Cholecystectomy is defined as surgical removal of gall bladder. Indications of gall bladder removal include symptomatic gall stones or any underlying gall bladder pathology. Two surgical methods for this very purpose are laparoscopic cholecystectomy and open cholecystectomy. The latter one is becoming obsolete since it requires a wider exposure through the surgical incison and post-operatively patients are prone to development of infections. Laparoscopic cholecystectomy is gaining phenomenal  acceptance, being a standard and preferable approach. The challenging aspect of this surgery is safeguarding the structures forming boundaries of Calot’s triangle and then carrying out safe dissection of its contents.

The Calot’s triangle, also known as cysto hepatic triangle or the hepatobiliary triangle,  is an anatomic space bordered by the common hepatic duct medially, the cystic duct laterally and the cystic artery (liver) superiorly.

The safe and sound dissection or removal of the gall bladder via portals away from the liver bed, assisted by video camera placed in abdominal cavity can only be made possible by meticulous identification of the Calot’s triangle boundaries. The cystic artery which courses through the triangle must be avoided any insult and properly identified by the surgeon. After appraising the Calot’s triangle, cystic duct and cystic artery are separated and carefully clipped using titanium clips by the surgeon.

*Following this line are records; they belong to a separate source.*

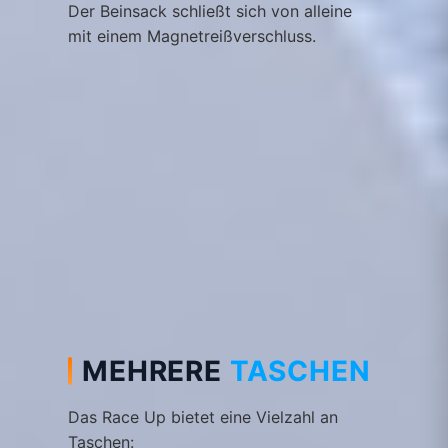
Der Beinsack schließt sich von alleine
mit einem Magnetreißverschluss.
MEHRERE
TASCHEN
Das Race Up bietet eine Vielzahl an
Taschen:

Highlights about proper exposure of Calot’s triangle via laparoscopic cholecystectomy requires several small incisions in the abdomen to allow the insertion of operating ports, small cylindrical tubes approximately 5 to 10 mm in diameter, through which surgical instruments and a video camera are placed into the abdominal cavity. The camera illuminates the surgical field and sends a magnified image from inside the body to a video monitor, giving the surgeon a close-up view of the organs and tissues. The surgeon watches the monitor and performs the operation by manipulating the surgical instruments through the operating ports.

To begin the operation, the patient is placed in the supine position on the operating table and anesthetized. A scalpel is used to make a small incision at the umbilicus. Using either a Veress needle or Hasson technique the abdominal cavity is entered. The surgeon inflates the abdominal cavity with carbon dioxide to create a working space. The camera is placed through the umbilical port and the abdominal cavity is inspected. Additional ports are opened inferior to the ribs at the epigastric, midclavicular, and anterior axillary positions. The gallbladder fundus is identified, grasped, and retracted superiorly. With a second grasper, the gallbladder infundibulum is retracted laterally to expose and open Calot’s Triangle.

The most remarkable injury during surgical procedure of laparoscopic cholecystectomy is to common bile duct which connects cystic and common hepatic duct to duodenum. The bile leakage due to injury potentially causes serious infections. Minor injury cases are dealt non surgically whereas major injuries require strong corrective surgery assisted by a biliary surgeon.

An error in the proper identification of structures and an accidental damage especially to common bile duct is unacceptable. It casts negative shadow on surgeon’s competitiveness and put serious consequences on the patient. You will be surprised to know this fact that most leading lawsuit in the developed world of medical malpractice filed against surgeons is common bile duct injury during laparoscopic cholecystectomy. That is why a pressing stress is laid upon the acknowledgment of Calot’s triangle.